- **Passage cité**
•••••

L’embryon aujourd’hui est le plus fragile et aussi le moins protégé, étrangement relégué au rang de matériel de laboratoire alors même que des alternatives existent qui offrent de réelles avancées. Elles utilisent les cellules iPS, des cellules souches humaines adultes qui, réduites à la pluripotence, vont pouvoir, de la même façon que les cellules embryonnaires, se différencier en n’importe quelle cellule du corps. Des essais cliniques utilisant ce type de cellules sont déjà en cours pour soigner la dégénérescence maculaire ou encore des maladies cardiaques [9]. Pour justifier l’élargissement de la loi, les chercheurs mettent en avant un essai clinique mené auprès de deux patients qui aurait obtenu des résultats très encourageants. Ils semblent qu’il soit un peu prématuré de parler à ce sujet de « changement de registre » ou de « résultat de rupture » comme le suggérait Marc Peschanski, directeur scientifique d’I-Stem [10], lors de son audition au Sénat en mai dernier. Les travaux sur les CESh n’ont pas à ce jour donné de résultats à hauteur des espérances. Alain Fischer, Professeur d’immunologie pédiatrique et titulaire de la chaire Médecine expérimentale au Collège de France, auditionné par la commission des affaires sociales de l’Assemblée nationale le 16 mai dernier expliquait que « comme bien des nouvelles thérapeutiques, la recherche sur les cellules souches embryonnaires avait suscité beaucoup d’attentes, avec des annonces excessives sur des résultats très importants à court terme. Ce n’est évidemment pas le cas. Il y a quelques communications, comme récemment sur une application aux pathologies génétiques de la rétine par introduction de cellules différenciées à partir de cellules souches embryonnaires. Mais je reste très prudent. On n’a pas encore constaté beaucoup de bénéfices pour les patients des essais cliniques menés actuellement »[11].

•••••

- **Données extraites**
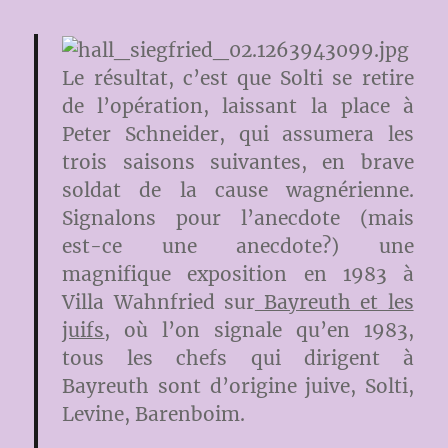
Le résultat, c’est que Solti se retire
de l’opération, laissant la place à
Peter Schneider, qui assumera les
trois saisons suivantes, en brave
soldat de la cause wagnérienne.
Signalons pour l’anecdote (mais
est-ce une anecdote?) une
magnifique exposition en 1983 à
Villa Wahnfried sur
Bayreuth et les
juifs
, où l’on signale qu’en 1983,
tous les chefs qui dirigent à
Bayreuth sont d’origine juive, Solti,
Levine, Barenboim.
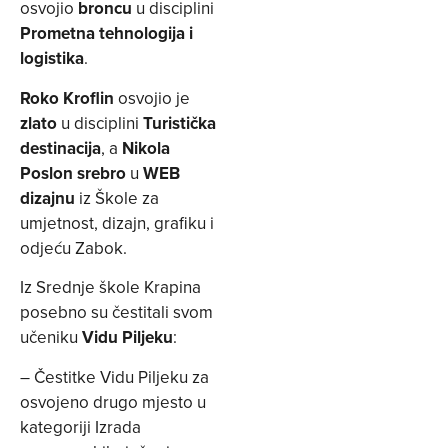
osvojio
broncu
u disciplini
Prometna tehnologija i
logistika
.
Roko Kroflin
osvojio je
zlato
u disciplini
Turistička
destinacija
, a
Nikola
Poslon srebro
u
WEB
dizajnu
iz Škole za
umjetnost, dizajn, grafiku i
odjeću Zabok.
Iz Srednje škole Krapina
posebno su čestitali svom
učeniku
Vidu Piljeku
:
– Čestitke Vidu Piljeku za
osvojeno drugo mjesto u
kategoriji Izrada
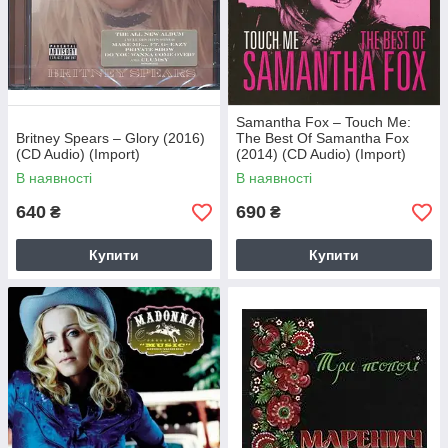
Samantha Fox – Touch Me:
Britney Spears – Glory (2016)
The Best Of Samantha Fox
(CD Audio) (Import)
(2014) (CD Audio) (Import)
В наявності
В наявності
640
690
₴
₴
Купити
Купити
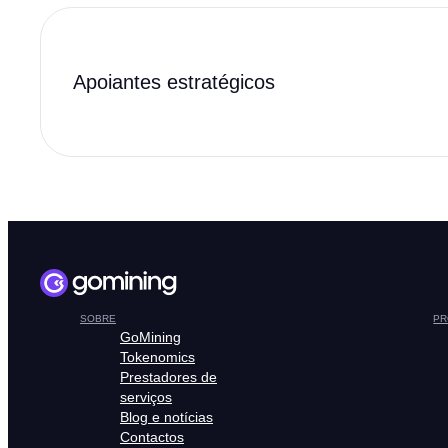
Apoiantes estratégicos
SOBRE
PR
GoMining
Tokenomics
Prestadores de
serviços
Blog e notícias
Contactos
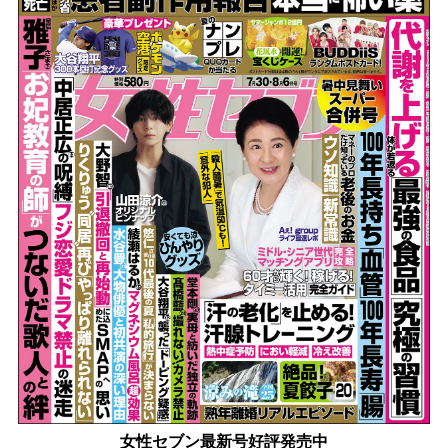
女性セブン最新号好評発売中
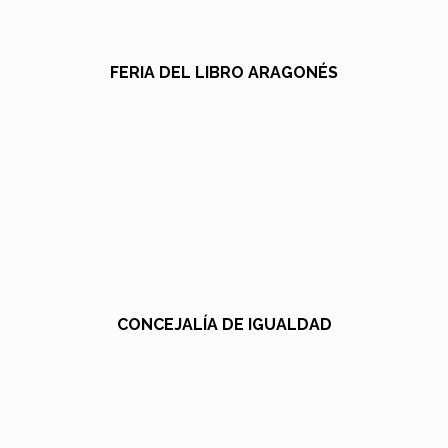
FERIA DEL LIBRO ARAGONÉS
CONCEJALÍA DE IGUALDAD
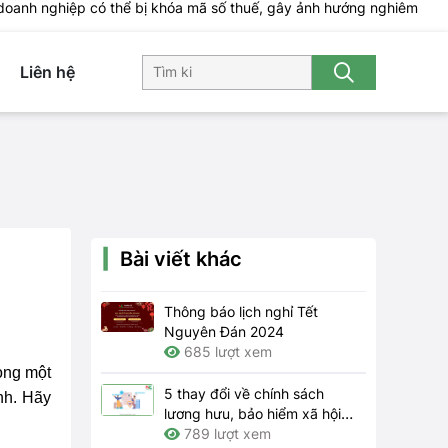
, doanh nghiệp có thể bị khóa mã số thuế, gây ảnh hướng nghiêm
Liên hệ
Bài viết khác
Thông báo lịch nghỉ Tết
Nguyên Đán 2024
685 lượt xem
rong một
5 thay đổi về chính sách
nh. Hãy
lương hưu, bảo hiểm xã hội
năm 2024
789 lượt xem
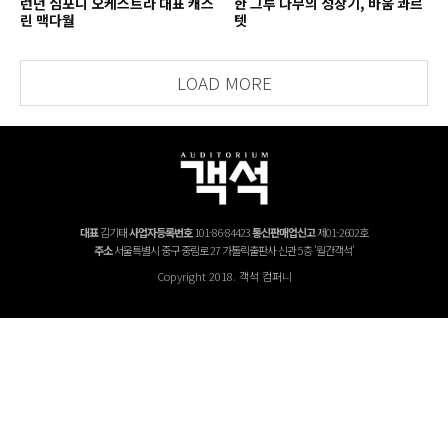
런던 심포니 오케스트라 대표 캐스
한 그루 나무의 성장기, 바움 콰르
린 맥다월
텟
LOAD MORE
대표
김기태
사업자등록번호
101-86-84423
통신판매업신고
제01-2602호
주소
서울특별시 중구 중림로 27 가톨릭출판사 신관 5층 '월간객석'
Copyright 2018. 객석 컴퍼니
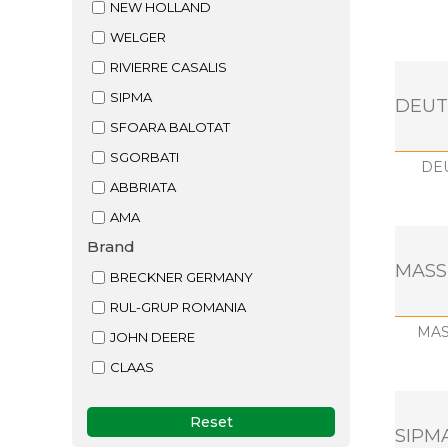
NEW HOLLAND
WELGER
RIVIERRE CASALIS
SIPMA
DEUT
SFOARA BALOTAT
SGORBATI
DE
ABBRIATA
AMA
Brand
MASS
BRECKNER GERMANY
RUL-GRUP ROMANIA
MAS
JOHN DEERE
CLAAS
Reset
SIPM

•••••

- **Consignes de l'exercice**
A: D'après le passage sur les cellules souches embryonnaires, à quelle date Alain Fischer a-t-il été auditionné par la commission des affaires sociales de l'Assemblée nationale ?
B: Rédigez la suite du passage sur les cellules souches embryonnaires, à partir de sa dernière phrase.

- **Corrigé**
A: Le 16 mai dernier.

B:
Sur ces questions pourtant essentielles, l’impression qui demeure est celle d’assister au naufrage de l’éthique et avec lui, à celui de l’homme dans son unicité et dans sa dignité inaliénable. Le CCNE avait placé les Etats généraux sous l’égide d’une interrogation qui voulait faire sens : « Quel monde voulons-nous pour demain ? », mais au regard de ces enjeux éludés des débats se dissimule la vraie question : « Quel homme voulons-nous pour demain ? ».

 

 

[2] « En 1981 (pour la souris) et en 1998 (pour l’homme) (…) on a démontré que l’état de développement des cellules de l’embryon précoce de mammifère au stade dit Blastocyste, pouvait être prolongé indéfiniment en cultivant ces cellules dans un milieu approprié. Les cellules ainsi détournées de leur destin normal, celui de former un embryon puis un adulte, sont immortalisées en conservant, en culture, la totalité des potentialités de développement qu’elles possédaient dans l’embryon. Ainsi, placées dans des conditions adéquates, elles sont capables de se différencier dans tous types de tissus représentés dans l’organisme adulte. On les qualifie de pluripotentes et on leur a donné le nom de cellules ES (pour Embryonic Stem) cells », Académie des Sciences, Révision de la Loi de Bioéthique, Recommandations de l’Académie des sciences, 12 avril 2018.

[3] CCNE – Comité Consultatif National d’Ethique : Rapport de synthèse, Juin 2018.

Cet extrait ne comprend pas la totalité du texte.